TEXTAUSZUG »
Professioneller Umgang mit Schwächen
"Um Excel mache ich stets einen großen Bogen, da bekomme ich ansonsten direkt Hautausschlag" ist vielleicht eine authentische Formulierung, aber nicht unbedingt überzeugend. Wenn im Video-Vorstellungsgespräch die Frage zu Misserfolgen, Fehlern bzw. Schwächen kommt, dann gilt es vorbereitet zu sein. Aber wie? Das Zauberwort lautet Struktur! Eine vertrauenswürdige Vorstellung einer beruflichen Schwäche verwendet eine überzeugende Erzählstruktur.
Empfehlenswerter ist dann folgende Variante: "Früher war Excel sicherlich eine Herausforderung für mich. Ich habe aber verstanden, dass es für bestimmte Aufgaben nützlich sein kann und deshalb eine Online-Weiterbildung dazu gebucht. Und nach Kurs-Abschluss möchte ich bei meinem Ehrenamt konkrete Projekt-Aufgaben mit Excel umsetzen..." Die vertrauenswürdige Erzählstruktur hat drei Worte: Vergangenheit, Gegenwart, Zukunft.
Zusatzaufgaben kompetent bearbeiten
Nicht reden, machen! Vertrauenswürdig ist man im Video-Vorstellungsgespräch nicht nur durch überzeugende Formulierungen, sondern auch durch beindruckende Aktivitäten. Ein Beispiel: Personaler:innen wissen natürlich, dass man sich durch kluge Internet-Seiten oder Berater:innen intensiv vorbereiten kann. Aber wie gut der Bewerber bzw. die Bewerberin wirklich ist, das zeigt sich oft bei einer praxisorientierten Zusatzaufgabe. Und deshalb kann es durchaus passieren, dass in der Mitte vom digitalen Job-Interview die Formulierung kommt: "Gerne möchten wir Ihnen eine kleine Aufgabe stellen, die ideal zum Arbeitsalltag der ausgeschriebenen Position passt. Sie hätten ca. fünf Minuten Zeit zur Vorbereitung der Antwort." Hier kann man nun wirklich Flexibilität beweisen; im Gegensatz zur bloßen Erwähnung dieses Worts.

ANGESTREBTES ZIEL »
Beantworte zum Textauszug über das Video-Vorstellungsgespräch diese Fragen:
1. Welches Wort wird als Zauberwort genannt?
2. Aus welchen drei Worten besteht die vertrauenswürdige Erzählstruktur?
3. Wie viel Zeit zur Vorbereitung nennt die zitierte Formulierung zur Zusatzaufgabe?

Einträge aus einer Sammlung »

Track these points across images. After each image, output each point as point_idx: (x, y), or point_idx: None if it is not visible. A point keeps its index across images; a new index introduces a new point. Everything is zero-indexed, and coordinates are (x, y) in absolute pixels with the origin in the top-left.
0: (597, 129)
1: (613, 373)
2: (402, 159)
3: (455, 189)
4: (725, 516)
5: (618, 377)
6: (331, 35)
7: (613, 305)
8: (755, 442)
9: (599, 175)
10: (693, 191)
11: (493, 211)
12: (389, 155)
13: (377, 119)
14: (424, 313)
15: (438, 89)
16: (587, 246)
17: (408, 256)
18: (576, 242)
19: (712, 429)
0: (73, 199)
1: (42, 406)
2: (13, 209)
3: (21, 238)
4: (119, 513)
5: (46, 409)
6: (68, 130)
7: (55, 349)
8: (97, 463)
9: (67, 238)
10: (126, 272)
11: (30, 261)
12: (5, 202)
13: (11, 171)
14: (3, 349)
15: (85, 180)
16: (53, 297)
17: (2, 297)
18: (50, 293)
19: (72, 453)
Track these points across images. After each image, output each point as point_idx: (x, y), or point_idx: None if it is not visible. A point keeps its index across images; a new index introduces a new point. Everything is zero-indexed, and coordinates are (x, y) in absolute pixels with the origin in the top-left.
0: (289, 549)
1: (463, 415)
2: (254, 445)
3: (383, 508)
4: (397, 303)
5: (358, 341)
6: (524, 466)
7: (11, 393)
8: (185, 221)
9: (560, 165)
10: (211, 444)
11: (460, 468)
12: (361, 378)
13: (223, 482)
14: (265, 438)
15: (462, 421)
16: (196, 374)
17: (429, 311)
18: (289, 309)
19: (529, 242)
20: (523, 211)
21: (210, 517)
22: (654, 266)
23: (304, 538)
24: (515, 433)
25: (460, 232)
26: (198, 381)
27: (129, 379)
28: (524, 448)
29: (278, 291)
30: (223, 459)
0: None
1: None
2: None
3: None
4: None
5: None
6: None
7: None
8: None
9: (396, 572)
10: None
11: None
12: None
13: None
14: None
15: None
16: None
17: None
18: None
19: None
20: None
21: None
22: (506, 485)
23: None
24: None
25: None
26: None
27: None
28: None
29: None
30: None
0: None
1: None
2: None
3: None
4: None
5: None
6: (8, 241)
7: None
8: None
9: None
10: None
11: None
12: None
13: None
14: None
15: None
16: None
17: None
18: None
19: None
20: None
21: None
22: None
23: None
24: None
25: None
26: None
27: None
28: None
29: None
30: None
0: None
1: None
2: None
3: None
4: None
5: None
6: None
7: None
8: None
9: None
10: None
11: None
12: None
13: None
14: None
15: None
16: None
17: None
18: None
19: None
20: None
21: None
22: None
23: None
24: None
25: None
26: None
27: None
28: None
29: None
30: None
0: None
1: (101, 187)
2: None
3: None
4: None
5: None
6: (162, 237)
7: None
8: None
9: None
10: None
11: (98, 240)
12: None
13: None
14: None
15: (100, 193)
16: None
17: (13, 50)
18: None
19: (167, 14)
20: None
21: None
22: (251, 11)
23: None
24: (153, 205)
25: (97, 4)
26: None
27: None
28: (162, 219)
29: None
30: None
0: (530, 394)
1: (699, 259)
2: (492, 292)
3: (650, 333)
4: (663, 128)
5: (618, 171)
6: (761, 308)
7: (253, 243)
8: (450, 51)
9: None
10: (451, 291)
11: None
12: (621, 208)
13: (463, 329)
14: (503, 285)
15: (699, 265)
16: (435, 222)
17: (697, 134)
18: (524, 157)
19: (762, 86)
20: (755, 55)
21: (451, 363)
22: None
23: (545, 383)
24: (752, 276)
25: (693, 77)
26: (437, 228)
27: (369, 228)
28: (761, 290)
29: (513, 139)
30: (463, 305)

ENDERGEBNIS »
1. Struktur
2. Vergangenheit, Gegenwart, Zukunft
3. Ca. fünf Minuten